Task objective —
Starting at the first line of the entries below, restate each line exactly until you reach the line with "right front paw: (101, 162)", and print that one too. Leave the pictures out and stop there.

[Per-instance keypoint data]
▬▬▬

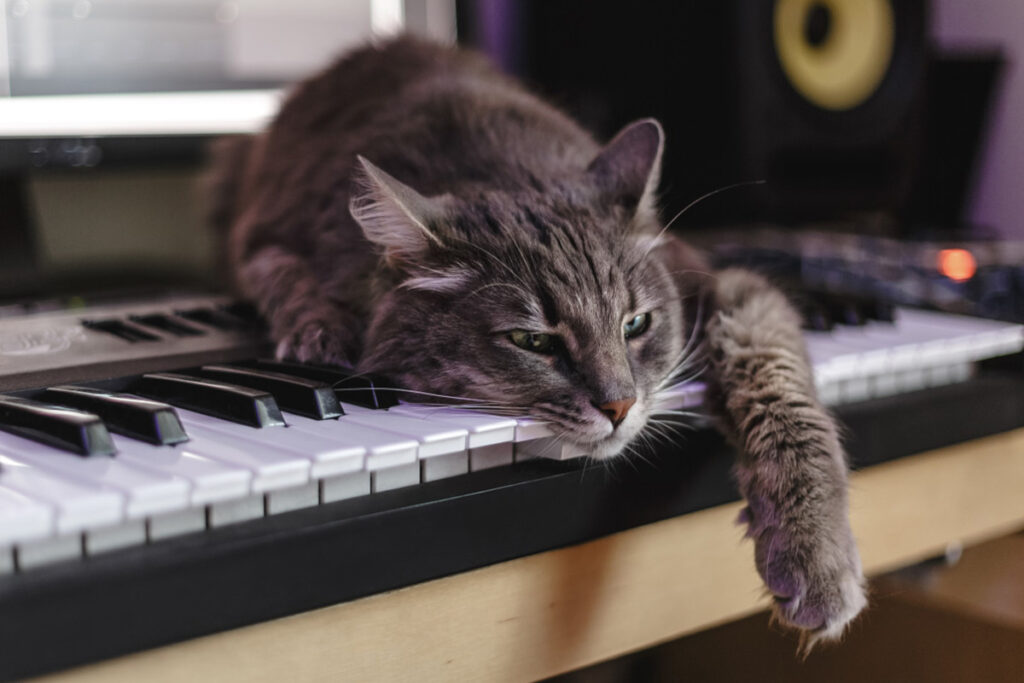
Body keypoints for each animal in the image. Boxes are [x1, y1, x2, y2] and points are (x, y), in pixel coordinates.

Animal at [207, 36, 864, 647]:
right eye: (532, 341)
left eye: (635, 325)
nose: (620, 406)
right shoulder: (263, 240)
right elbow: (288, 283)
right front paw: (320, 333)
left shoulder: (731, 288)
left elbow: (782, 390)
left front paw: (817, 555)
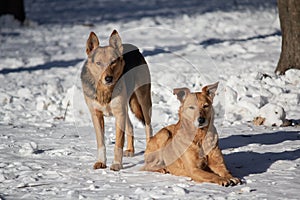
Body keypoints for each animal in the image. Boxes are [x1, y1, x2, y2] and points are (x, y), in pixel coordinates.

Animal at [81, 30, 152, 171]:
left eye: (113, 62)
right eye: (99, 63)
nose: (108, 78)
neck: (104, 91)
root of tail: (135, 49)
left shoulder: (119, 114)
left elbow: (118, 143)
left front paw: (117, 164)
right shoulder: (96, 115)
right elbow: (101, 143)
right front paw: (101, 162)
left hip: (143, 102)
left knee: (148, 127)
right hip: (126, 108)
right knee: (130, 126)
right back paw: (130, 150)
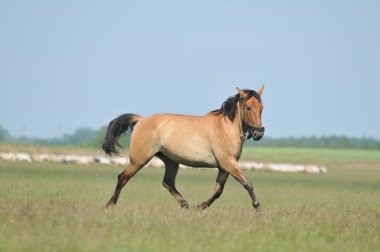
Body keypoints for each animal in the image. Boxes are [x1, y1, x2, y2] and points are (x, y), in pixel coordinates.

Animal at [102, 86, 266, 211]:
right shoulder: (228, 164)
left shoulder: (224, 167)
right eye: (248, 107)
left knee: (168, 183)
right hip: (139, 160)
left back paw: (185, 205)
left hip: (171, 161)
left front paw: (201, 206)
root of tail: (141, 120)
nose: (259, 133)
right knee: (122, 178)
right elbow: (247, 184)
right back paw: (110, 204)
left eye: (261, 108)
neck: (225, 128)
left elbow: (218, 191)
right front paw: (257, 207)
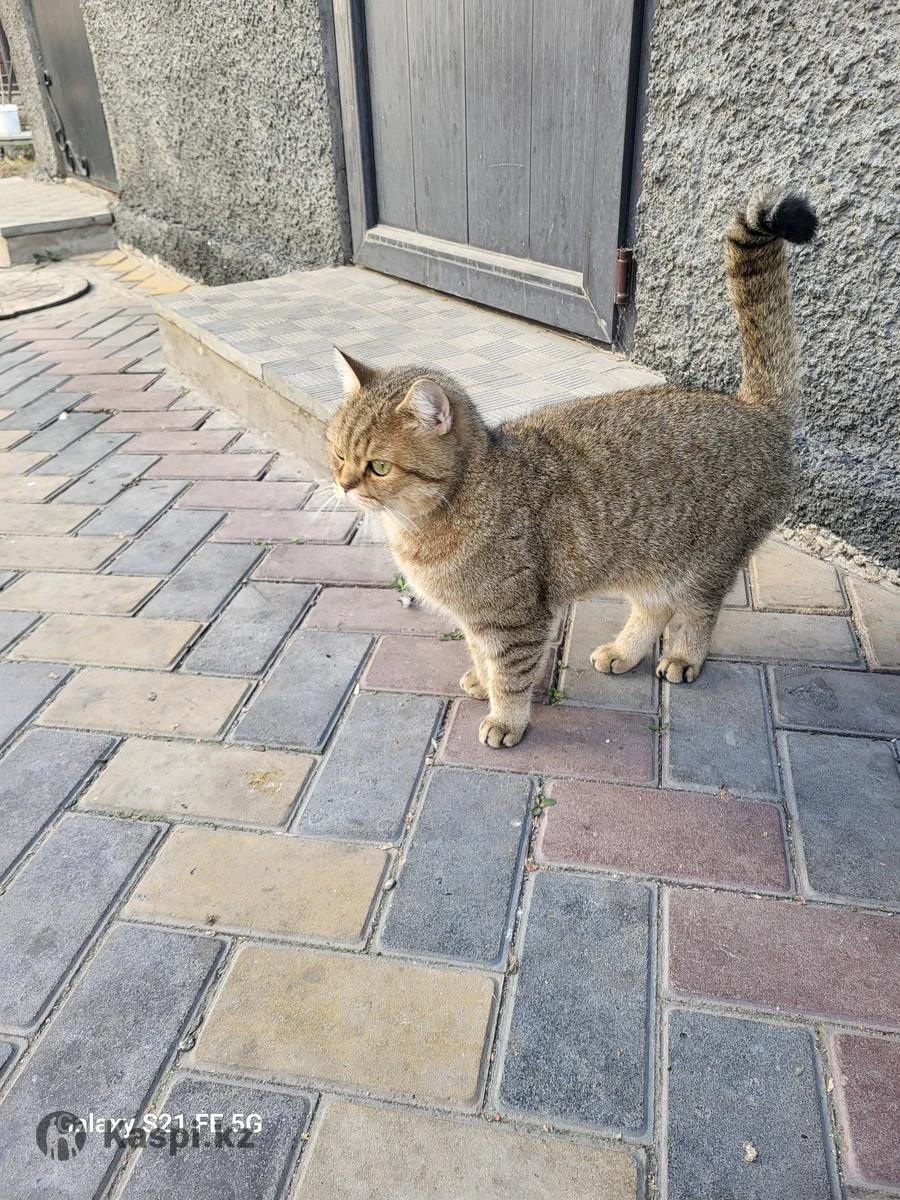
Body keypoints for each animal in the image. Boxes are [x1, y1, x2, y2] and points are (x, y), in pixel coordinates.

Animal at [327, 189, 817, 749]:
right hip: (647, 558)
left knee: (696, 611)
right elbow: (481, 654)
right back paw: (624, 650)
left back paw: (682, 656)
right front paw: (481, 681)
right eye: (338, 454)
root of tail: (754, 409)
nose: (341, 484)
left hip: (705, 562)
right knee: (653, 607)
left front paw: (505, 718)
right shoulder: (477, 618)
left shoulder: (516, 618)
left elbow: (512, 674)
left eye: (378, 466)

▬▬▬

Exercise output —
Body keypoints for each animal in the image. Boxes are [x1, y1, x2, y2] and points are (x, y), in pixel coordinates.

Animal at [207, 36, 864, 647]:
right eye: (532, 341)
left eye: (635, 325)
nose: (620, 406)
right shoulder: (263, 240)
right elbow: (288, 283)
right front paw: (320, 333)
left shoulder: (731, 288)
left elbow: (782, 390)
left front paw: (817, 555)
Body keypoints for each animal in the image. Boxes are [x1, y1, x2, y2] and points are (x, y), in pixel coordinates.

Animal at [81, 30, 152, 171]:
left eye: (113, 62)
right eye: (99, 63)
nose: (108, 78)
neck: (104, 91)
root of tail: (135, 49)
left shoulder: (119, 114)
left elbow: (118, 143)
left front paw: (117, 164)
right shoulder: (96, 115)
right elbow: (101, 143)
right front paw: (101, 162)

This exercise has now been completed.